## Objectif:
Recopiez l'extrait sur le vitrail contemporain, tout ce qui va de "Delphine Désveaux" jusqu'à "vitrail contemporain religieux.", en substituant "artistes" à "peintres".

## Extrait du document:
'''
Le vitrail contemporain dans tous ses états, à la Cité de l'architecture
Entre matière et transparence, architecture et arts décoratifs, le vitrail est un art monumental dont le corpus d’œuvres en France est inégalé dans le monde. Exposition à découvrir à la Cité de l’architecture et du patrimoine (Paris, XVIe arrdt.), jusqu’au 21 septembre.
Delphine Désveaux
A partir de 1945, à la demande de l’Eglise puis de l’Etat, les plus grands peintres se sont frottés à l’art du vitrail, que ce soit dans les édifices religieux endommagés durant la guerre ou dans les nouvelles églises construites en réponse au boom démographique des grandes villes. Conçue par Véronique David et Laurence de Finance, l’exposition qui se tient actuellement à la Cité de l’architecture met en avant cette histoire du vitrail contemporain religieux.
'''
## Données fournies:
'''
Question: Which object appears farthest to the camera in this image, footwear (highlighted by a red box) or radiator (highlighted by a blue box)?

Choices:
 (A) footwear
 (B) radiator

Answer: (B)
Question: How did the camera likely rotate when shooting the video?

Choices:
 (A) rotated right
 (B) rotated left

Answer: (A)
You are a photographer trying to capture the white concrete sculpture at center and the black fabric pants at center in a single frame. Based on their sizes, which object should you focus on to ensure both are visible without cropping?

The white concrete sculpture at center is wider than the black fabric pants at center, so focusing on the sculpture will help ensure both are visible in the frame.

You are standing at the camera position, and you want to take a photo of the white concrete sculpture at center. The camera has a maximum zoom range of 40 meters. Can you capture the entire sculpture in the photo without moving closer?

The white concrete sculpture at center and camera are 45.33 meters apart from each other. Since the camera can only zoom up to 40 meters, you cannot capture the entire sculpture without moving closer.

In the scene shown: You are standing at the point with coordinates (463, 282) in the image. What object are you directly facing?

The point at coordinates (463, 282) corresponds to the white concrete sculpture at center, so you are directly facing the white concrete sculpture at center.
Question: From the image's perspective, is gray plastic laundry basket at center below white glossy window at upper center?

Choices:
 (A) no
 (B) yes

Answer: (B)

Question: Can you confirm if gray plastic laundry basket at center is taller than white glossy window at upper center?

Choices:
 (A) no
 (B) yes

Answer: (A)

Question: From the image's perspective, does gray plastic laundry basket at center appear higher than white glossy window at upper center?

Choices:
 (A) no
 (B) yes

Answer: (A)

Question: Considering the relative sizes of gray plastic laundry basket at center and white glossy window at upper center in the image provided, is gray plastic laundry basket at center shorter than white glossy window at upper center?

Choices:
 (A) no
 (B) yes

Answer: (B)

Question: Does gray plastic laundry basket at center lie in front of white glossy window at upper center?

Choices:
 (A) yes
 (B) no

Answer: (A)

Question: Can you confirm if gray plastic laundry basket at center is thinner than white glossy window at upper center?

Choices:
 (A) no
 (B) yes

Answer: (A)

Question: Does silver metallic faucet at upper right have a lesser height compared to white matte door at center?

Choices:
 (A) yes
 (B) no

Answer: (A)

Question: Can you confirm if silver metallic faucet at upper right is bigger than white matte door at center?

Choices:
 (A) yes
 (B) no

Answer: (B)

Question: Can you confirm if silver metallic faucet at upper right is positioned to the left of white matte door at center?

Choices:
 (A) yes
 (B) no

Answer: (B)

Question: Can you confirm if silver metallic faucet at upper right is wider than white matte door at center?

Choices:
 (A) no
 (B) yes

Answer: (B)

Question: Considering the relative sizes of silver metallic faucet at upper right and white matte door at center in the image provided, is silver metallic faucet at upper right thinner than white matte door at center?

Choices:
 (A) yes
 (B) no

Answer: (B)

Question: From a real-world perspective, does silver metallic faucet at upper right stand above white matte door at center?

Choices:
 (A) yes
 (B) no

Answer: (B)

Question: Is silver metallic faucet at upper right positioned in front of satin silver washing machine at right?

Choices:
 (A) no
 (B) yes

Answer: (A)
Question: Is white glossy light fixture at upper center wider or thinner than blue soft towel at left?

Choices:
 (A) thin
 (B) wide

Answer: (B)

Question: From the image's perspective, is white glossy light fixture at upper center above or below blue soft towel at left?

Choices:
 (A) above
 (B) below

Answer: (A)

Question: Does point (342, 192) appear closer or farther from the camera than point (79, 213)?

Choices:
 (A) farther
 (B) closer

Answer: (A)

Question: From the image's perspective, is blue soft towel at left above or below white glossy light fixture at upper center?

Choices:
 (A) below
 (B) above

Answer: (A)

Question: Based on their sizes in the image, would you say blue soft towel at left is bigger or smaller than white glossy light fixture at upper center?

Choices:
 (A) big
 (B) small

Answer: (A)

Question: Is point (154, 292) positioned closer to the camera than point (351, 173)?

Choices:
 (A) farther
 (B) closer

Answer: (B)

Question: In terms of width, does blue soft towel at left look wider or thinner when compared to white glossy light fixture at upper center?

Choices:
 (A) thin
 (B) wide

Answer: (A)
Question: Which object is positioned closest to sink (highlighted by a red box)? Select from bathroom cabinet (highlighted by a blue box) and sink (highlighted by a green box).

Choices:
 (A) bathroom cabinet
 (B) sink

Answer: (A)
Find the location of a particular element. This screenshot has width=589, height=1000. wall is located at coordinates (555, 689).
'''
## Corrigé:
Delphine Désveaux
A partir de 1945, à la demande de l’Eglise puis de l’Etat, les plus grands artistes se sont frottés à l’art du vitrail, que ce soit dans les édifices religieux endommagés durant la guerre ou dans les nouvelles églises construites en réponse au boom démographique des grandes villes. Conçue par Véronique David et Laurence de Finance, l’exposition qui se tient actuellement à la Cité de l’architecture met en avant cette histoire du vitrail contemporain religieux.